Could you please reproduce every record below exactly, leaving out the pictures?

Stored items from a collection
[Start of Attachment]
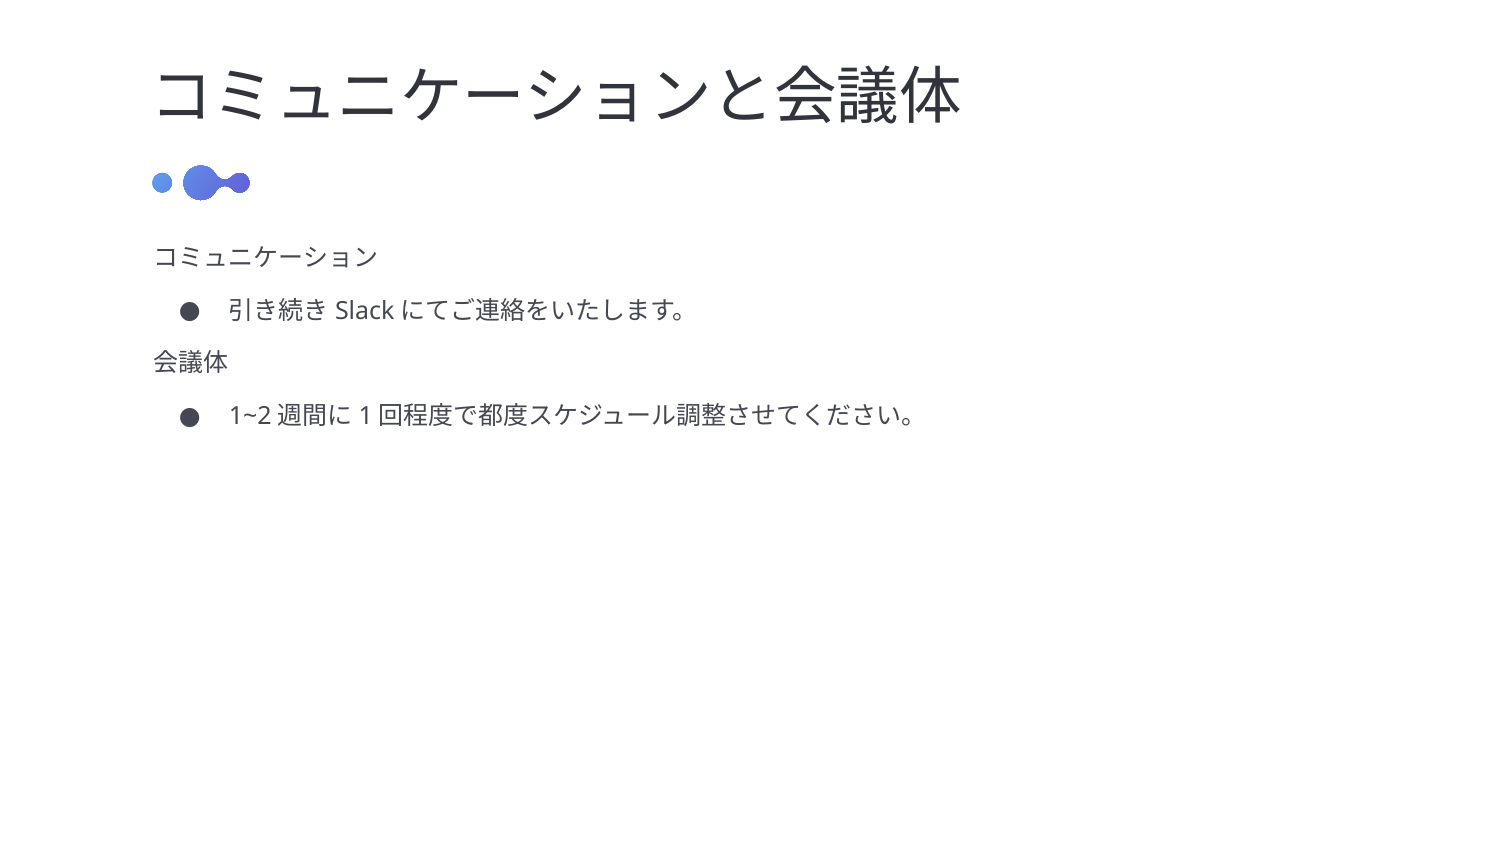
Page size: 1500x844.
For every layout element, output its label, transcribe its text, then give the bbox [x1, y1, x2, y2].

text_box コミュニケーション 引き続きSlackにてご連絡をいたします。 会議体 1~2週間に1回程度で都度スケジュール調整させてください。 [150, 232, 1334, 621]
text_box [183, 165, 250, 201]
text_box [152, 172, 172, 193]
text_box コミュニケーションと会議体 [147, 53, 1097, 133]
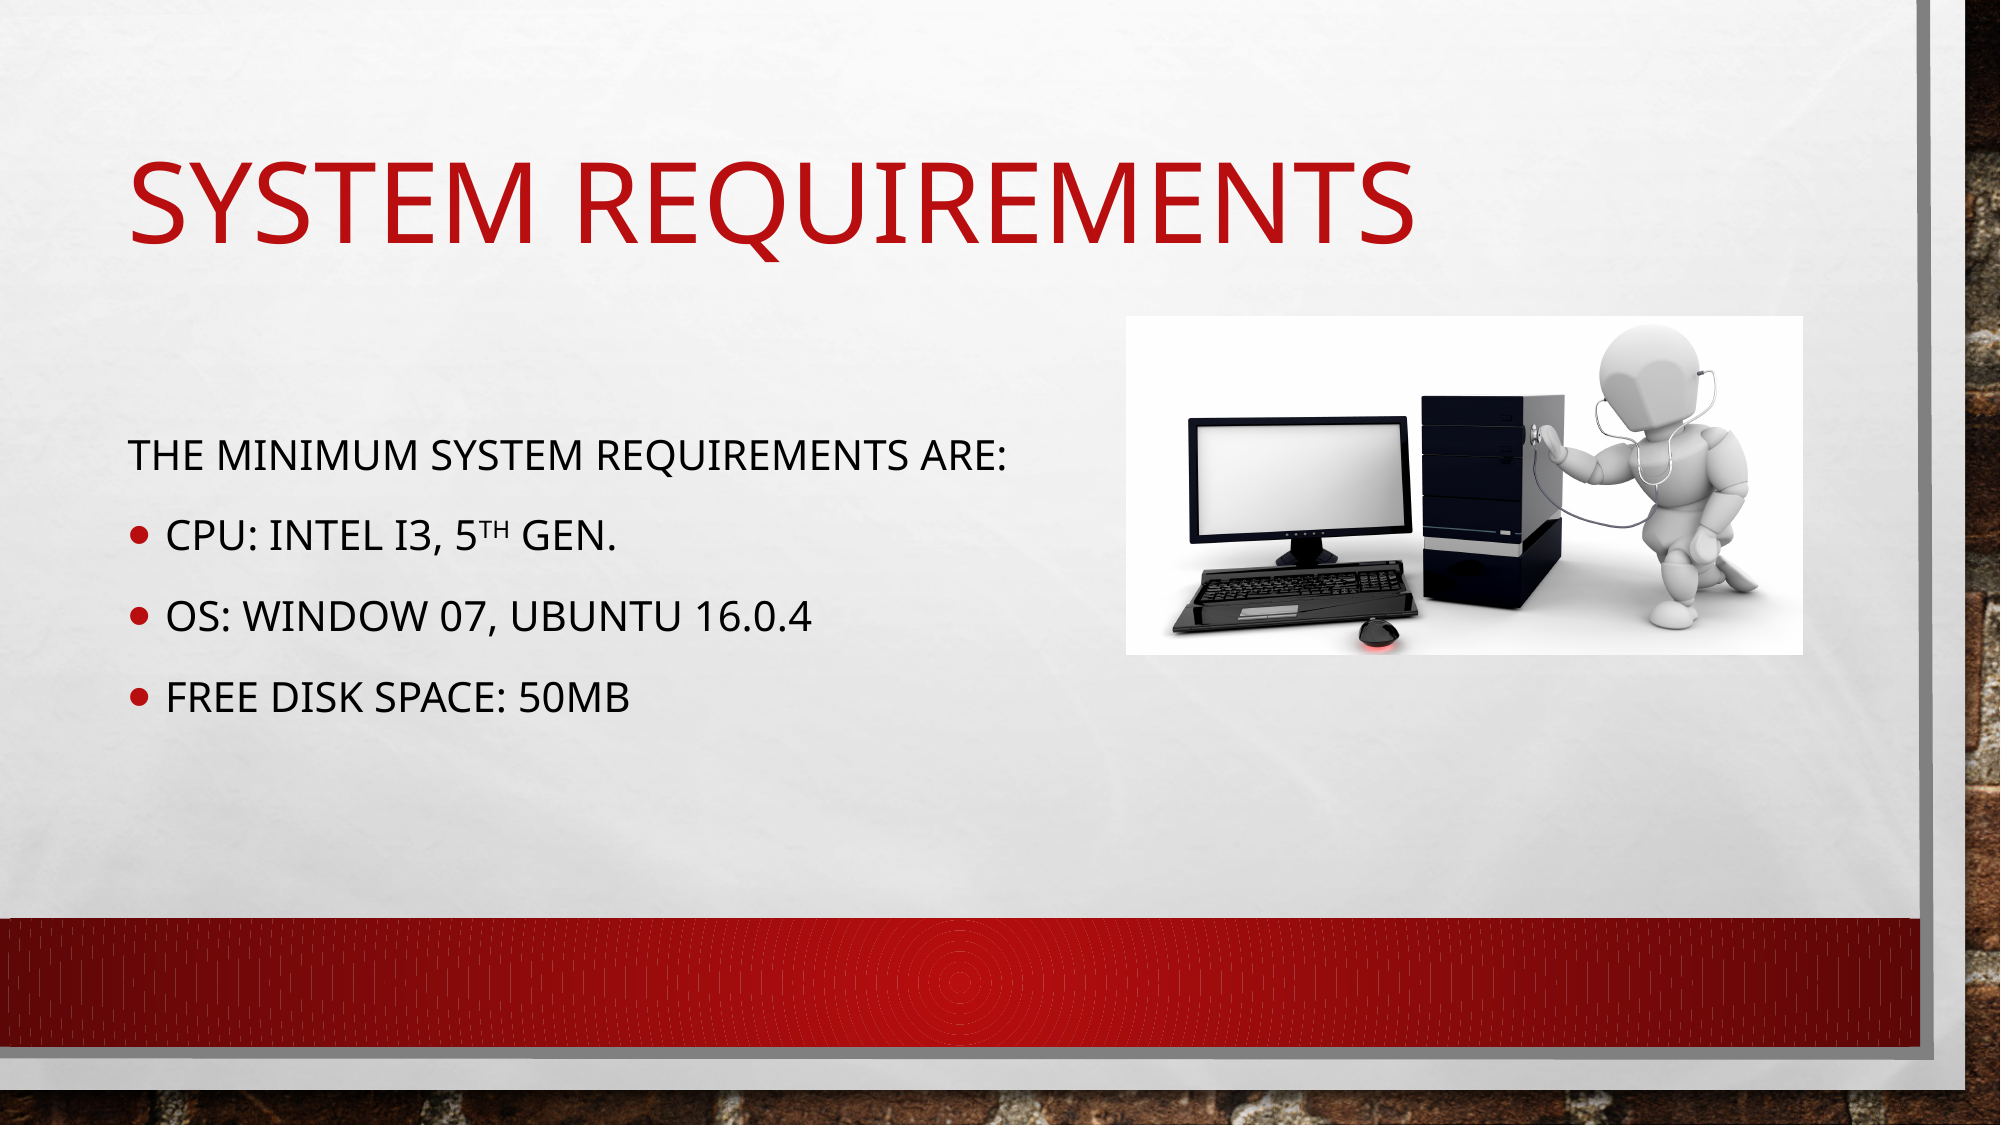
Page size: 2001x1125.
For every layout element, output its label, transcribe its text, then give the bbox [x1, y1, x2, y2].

title System requirements [112, 112, 1818, 302]
picture [0, 0, 2000, 1125]
picture [1126, 316, 1803, 655]
list The minimum system requirements are: CPU: Intel i3, 5th Gen. OS: Window 07, Ubuntu 16.0.4 FREE DISK SPACE: 50mb [112, 338, 1818, 882]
[End of Attachment]
Result for this task:
Page size: 1500x844.
For every layout element, output its label, transcribe its text, then give the bbox [x1, y1, x2, y2].

text_box コミュニケーション 引き続きSlackにてご連絡をいたします。 会議体 1~2週間に1回程度で都度スケジュール調整させてください。 [150, 232, 1334, 621]
text_box [183, 165, 250, 201]
text_box [152, 172, 172, 193]
text_box コミュニケーションと会議体 [147, 53, 1097, 133]
Page size: 2001x1125.
For every layout element, output its label, transcribe its text, then give the bbox [x1, y1, x2, y2].

title System requirements [112, 112, 1818, 302]
picture [0, 0, 2000, 1125]
picture [1126, 316, 1803, 655]
list The minimum system requirements are: CPU: Intel i3, 5th Gen. OS: Window 07, Ubuntu 16.0.4 FREE DISK SPACE: 50mb [112, 338, 1818, 882]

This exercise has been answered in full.